● **Texto para análise**:
▽
Autor: Marcos Monteiro
Todos nos esquecemos, ou fazemos questão de esquecer, que o mesmo congresso que relutou em autorizar um plano de cerca de 700 bilhões de dólares para “salvar” a economia do planeta, é o congresso que autoriza periodicamente gastos militares no Iraque de uma guerra que já custa mais de 600 bilhões e cujas estimativas chegam a três trilhões de dólares até o ano 2010.
Vivemos como se, depois de Descartes ter partido o ser humano em dois e dividido a realidade em partes, Pascal, no século XVII, não nos tivesse advertido que todas as coisas estão material e imaterialmente interligadas e o que causa é causado e o que ajuda é ajudado e existem vínculos mediatos e imediatos que colocam parte e todo em relações complexas e indissociáveis.
Não podemos, por conseguinte, enfrentar aquela que se afigura como a maior crise econômica de todos os tempos, como mero acidente de percurso, mas como componente estrutural em que sistemas econômicos, interesses políticos e projetos particulares se conjugam e se contrapõem, formatando uma esdrúxula e imensa rede com nós e fios irregulares que ainda não sabemos para que serve.
△
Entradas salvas
▽
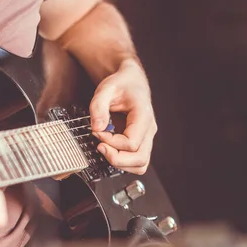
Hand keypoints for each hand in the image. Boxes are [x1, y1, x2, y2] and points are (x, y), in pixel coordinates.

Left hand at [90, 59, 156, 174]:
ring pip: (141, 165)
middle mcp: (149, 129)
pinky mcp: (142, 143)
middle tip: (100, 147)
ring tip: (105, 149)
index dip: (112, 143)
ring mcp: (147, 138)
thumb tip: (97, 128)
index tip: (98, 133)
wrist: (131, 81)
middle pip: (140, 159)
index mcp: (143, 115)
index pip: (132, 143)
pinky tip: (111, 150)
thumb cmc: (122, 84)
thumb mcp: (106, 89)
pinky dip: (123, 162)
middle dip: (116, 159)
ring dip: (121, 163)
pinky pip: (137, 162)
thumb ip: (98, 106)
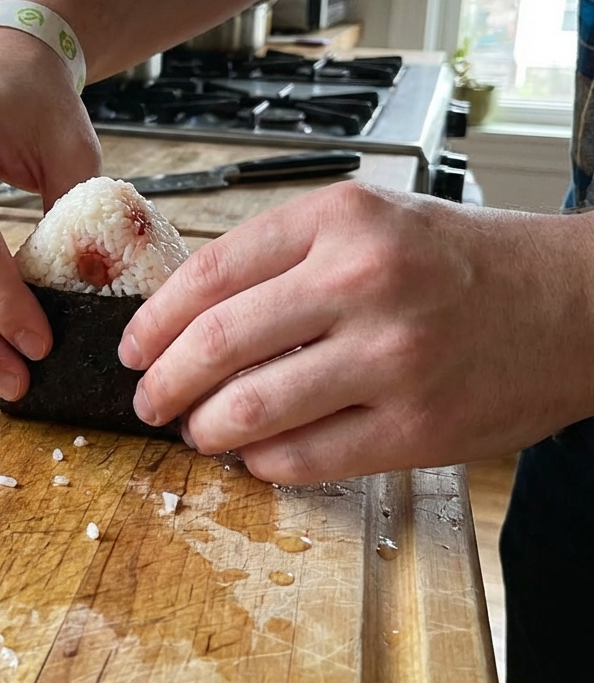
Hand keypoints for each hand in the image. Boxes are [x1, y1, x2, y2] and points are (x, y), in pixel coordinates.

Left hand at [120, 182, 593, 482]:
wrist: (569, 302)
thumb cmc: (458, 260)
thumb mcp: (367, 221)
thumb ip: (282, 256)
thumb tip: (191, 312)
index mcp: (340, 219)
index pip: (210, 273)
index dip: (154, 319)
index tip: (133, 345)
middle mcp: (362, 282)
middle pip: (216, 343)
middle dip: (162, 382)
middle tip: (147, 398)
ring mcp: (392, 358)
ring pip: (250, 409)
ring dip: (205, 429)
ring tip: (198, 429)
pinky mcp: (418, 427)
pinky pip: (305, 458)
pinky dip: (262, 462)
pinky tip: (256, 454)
△
● **Conjunto de tarefas**:
A. Responda com base no texto sobre a crise econômica:
(i) De quanto é o plano que o congresso relutou em autorizar?
(ii) Em que século Pascal fez a advertência mencionada?
(iii) Que três coisas se conjugam e se contrapõem na crise?
B. Diga se cada afirmação concorda com o texto sobre a crise econômica, respondendo sim ou não e citando as palavras que decidem:
(i) A guerra no Iraque já custa mais de 600 bilhões de dólares.
(ii) A crise deve ser enfrentada como mero acidente de percurso.
(iii) Foi Descartes quem advertiu que todas as coisas estão interligadas.

● **Conjunto de respostas**:
A.
(i) Cerca de 700 bilhões de dólares.
(ii) No século XVII.
(iii) Sistemas econômicos, interesses políticos e projetos particulares.

B.
(i) Sim: "uma guerra que já custa mais de 600 bilhões".
(ii) Não: "Não podemos, por conseguinte, enfrentar aquela que se afigura como a maior crise econômica de todos os tempos, como mero acidente de percurso".
(iii) Não: "Pascal, no século XVII, não nos tivesse advertido que todas as coisas estão material e imaterialmente interligadas".